Much in the article is helpful in giving prospective to the initial receptivity or concerns about L’Engle’s book, A Wrinkle in Time, both when it was first published in 1962 and in the context of its release as a Disney movie of the same name, this weekend in March.
In the article, Bailey quotes Madeline L’Engle’s grand-daughter Charlotte Jones Voilkis who co-authored a book about L'Engle called Becoming Madeleine.” Voiklis said her grandmother’s faith informed everything she wrote, including numerous books, plays and poems.
“She preferred scientific metaphors, and scientists to theologians, because she understood that science is more open to revelation than religion,” Voiklis said. “Religion divides us into teams.”
“Religion divides us into teams!”
And Voilkis is right in that assertion, sadly to say, with tens of thousands of varying Christian denominations lining up in North America to assert their convictions -- often stridently and with very little love, patience or humility ... supposedly about their understanding of Jesus and His way and will - and about the Good News He brought, and about how we should now live if we want to be faithful followers. They compete for our loyalty, affection and approach for shared pilgrimage of faith.
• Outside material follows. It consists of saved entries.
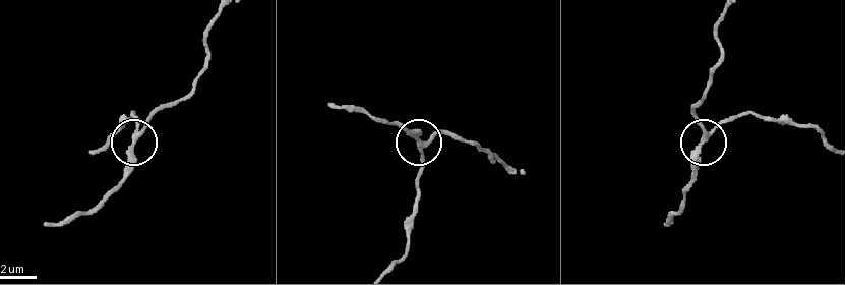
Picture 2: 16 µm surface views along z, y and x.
view 3d 6um at 2:(136, 135)

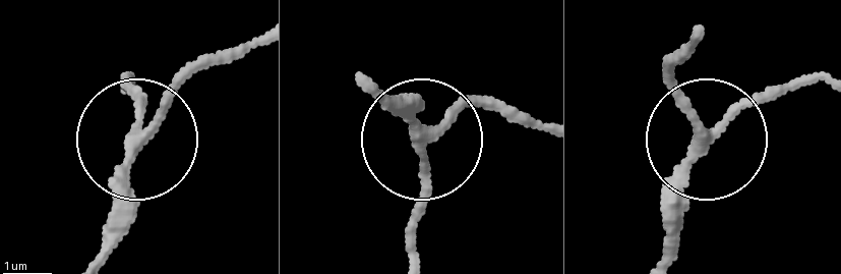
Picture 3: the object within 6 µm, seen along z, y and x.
keep # side_arm 9 um; arms 3; continuous, no second cell

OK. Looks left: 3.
view 3d 16um at 1:(80, 186) # side arm on a straight run

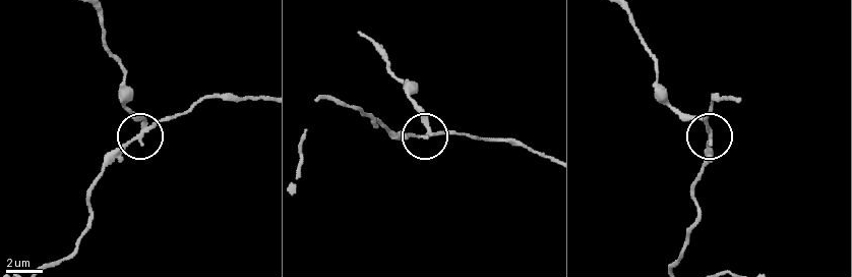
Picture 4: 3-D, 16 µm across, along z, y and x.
view 3d 6um at 4:(424, 135)

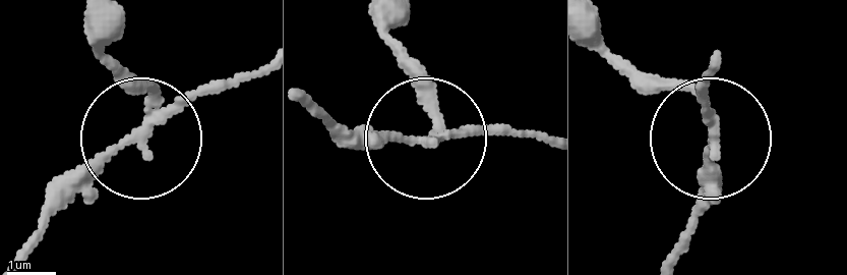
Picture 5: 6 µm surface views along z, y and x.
separate 5:(139, 87) # part_leaving 5:(433, 136), (433, 88), (397, 22); a second cell is stuck on

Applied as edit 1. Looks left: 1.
done edits separate@5; rest unchecked

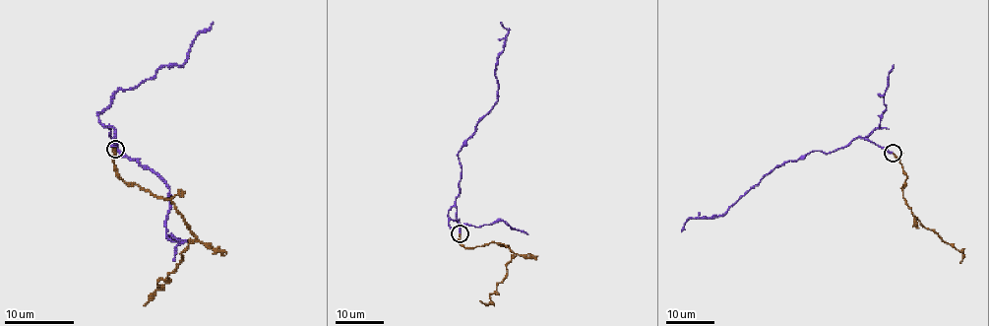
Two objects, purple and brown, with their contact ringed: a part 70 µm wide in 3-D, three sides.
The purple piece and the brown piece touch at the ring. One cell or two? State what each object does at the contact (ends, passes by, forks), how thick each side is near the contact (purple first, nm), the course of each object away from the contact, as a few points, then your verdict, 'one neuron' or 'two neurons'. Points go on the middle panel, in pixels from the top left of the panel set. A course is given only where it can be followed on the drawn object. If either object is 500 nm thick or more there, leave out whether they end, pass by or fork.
purple ends; brown ends; calibres 220 and 180 nm; course purple (461, 234), (456, 200), (462, 168), (458, 153), (498, 99), (497, 62), (504, 48), (508, 31), (500, 22); course brown (461, 234), (465, 247), (497, 242), (516, 255), (490, 302), (479, 300); two neurons

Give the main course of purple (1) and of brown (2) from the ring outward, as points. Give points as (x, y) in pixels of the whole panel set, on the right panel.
1: (894, 153), (859, 137), (828, 153), (812, 151), (796, 161), (776, 164), (721, 215), (690, 219), (681, 231)
2: (894, 153), (906, 174), (901, 187), (902, 198), (914, 216), (943, 241), (961, 251), (963, 258), (959, 263)

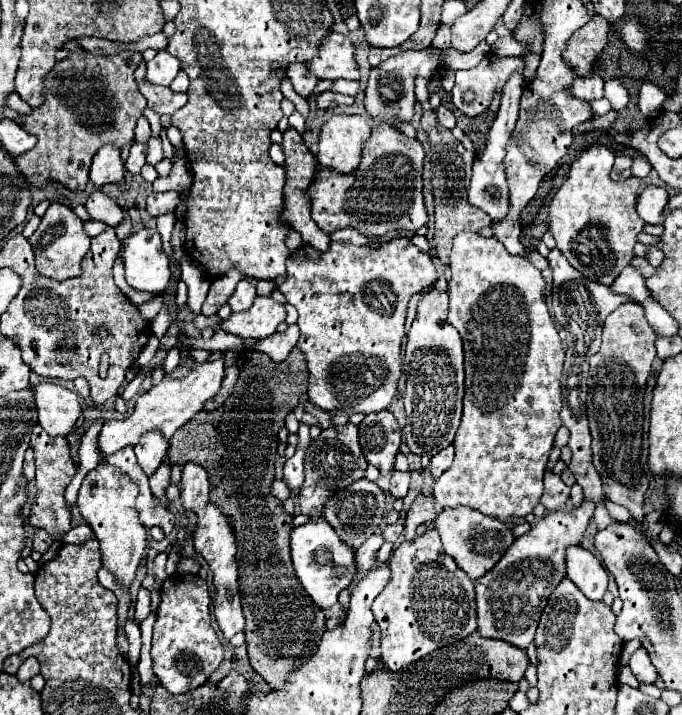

Jesus prayed that His followers be one. The real concern is that few Christians take that as any of their business or concern. Perhaps we can learn more about the why and how to do that, as non-team members, from scientists who focus on discovering, explaining and helping us to share in the wonder and delight of what’s going on in the micro and macro world of God's creation.
A different kind of wrinkle in our times.
But now, for Christ's sake and His Church: -- What to do about it?